Though the board had initially voted in favour of including the textbooks in the course curriculum in April, the decision to reverse their earlier vote led the president of the United Teachers of Dade to issue a statement condemning the decision to exclude the textbooks and effectively create a vacuous state for the upcoming year’s sexual health curriculum for middle school and high school students.

The Miami-Dade district, the fourth largest in the country, has less than a month to go before fall semester begins, leaving the more than 340,000 students enrolled in the district without a curriculum for the fast-approaching school year.

“We are disturbed by the continued attempt from extremist groups to censor books,” said Karla Hernández-Mats in a statement on Wednesday. “Our teachers are partners with parents and believe they should continue to be able to opt their children out of content with which they are uncomfortable. We respect parental voices and the choices they make for their children and not the children of others.”
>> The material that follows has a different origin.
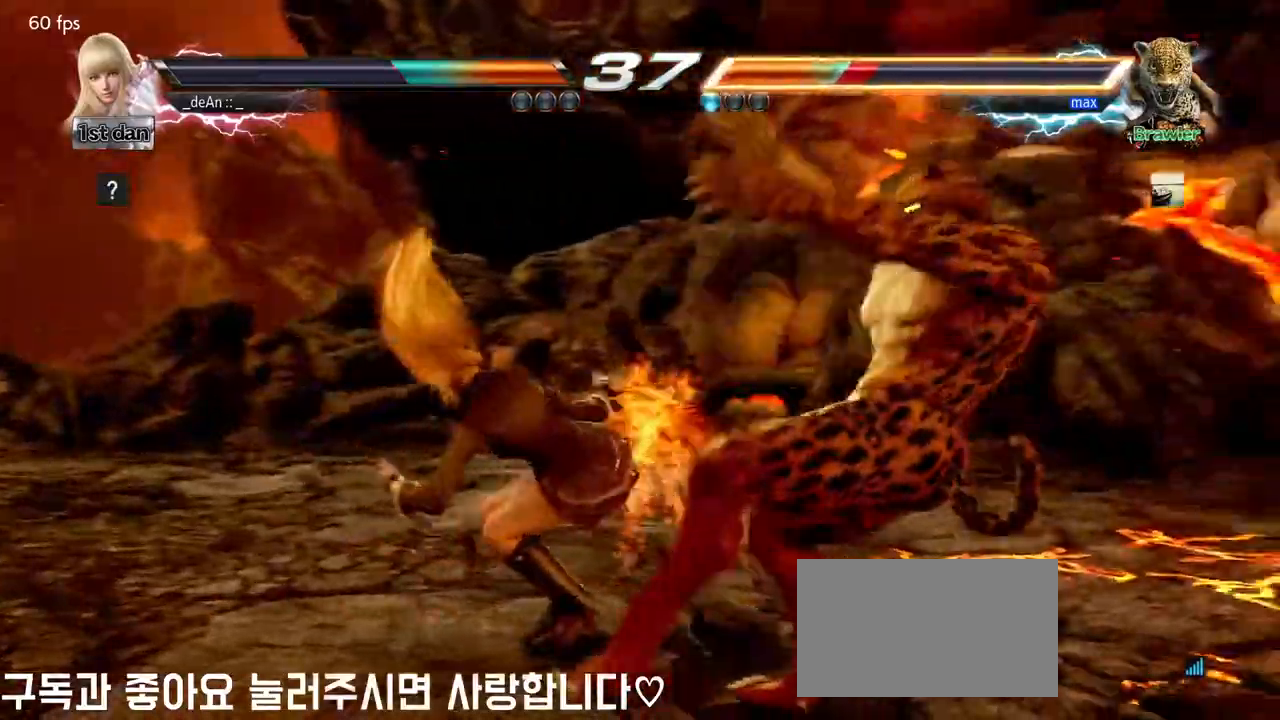
{"buttons": [], "left_stick": "center", "events": [[17, "left_stick", "center"], [83, "left_stick", "down-left"], [100, "SQUARE", "down"], [133, "TRIANGLE", "down"], [333, "TRIANGLE", "up"], [350, "SQUARE", "up"], [417, "left_stick", "center"]]}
The vote came down after more than three hours of public comment, during which the vice chair, Steve Gallon III, highlighted that of the more than 40 people who spoke, at least 38 indicated they supported the textbooks’ inclusion in the curriculum.

“That’s 90 per cent of the speakers that spoke today — you do the math,” Mr Gallon said, according to The New York Times. “That data, for me, provides a greater opportunity to debunk and denounce this narrative that there’s this broad opposition to the board’s adoption of these materials.”

“Our current … process defends parents and their children who do not want to be exposed to this,” he added, who had noted that he supported the sex education textbooks. “But we cannot deny parents who want to have access for their children to this critically important information.”

In sections of the textbook that were dispersed by the County Citizens Defending Freedom ahead of the meeting, the group described as being a defender of “freedoms and liberties at the local level” highlighted sections that discussed unplanned pregnancies and provided information on abortion and emergency contraceptives, such as Plan B.

“Teachers that will be providing this material to children, which is illegal in the state of Florida, and the board that votes to adopt this, in the end — the country, the state and your community, will consider all of you groomers,” speaker Lourdes Galban, told the board during public comment, according to Politico.

Staff at the public meeting on Wednesday emphasised that the timeline to get an approved textbook in the hands of middle school and high school students for the upcoming year could take anywhere between four to eight months, meaning many students could go without the course content until halfway through the academic year or longer.

This, noted one parent in attendance at the meeting, creates a scenario where the “stakes are really too high”.

“We want kids to be prepared when the time comes,” said Marika Lynch, a mother of three, at the meeting, according to The New York Times. “Would you rather have this information given to them by their teachers, who are trained to do this in an age-appropriate way? Or would you rather have them get the information on their phone?”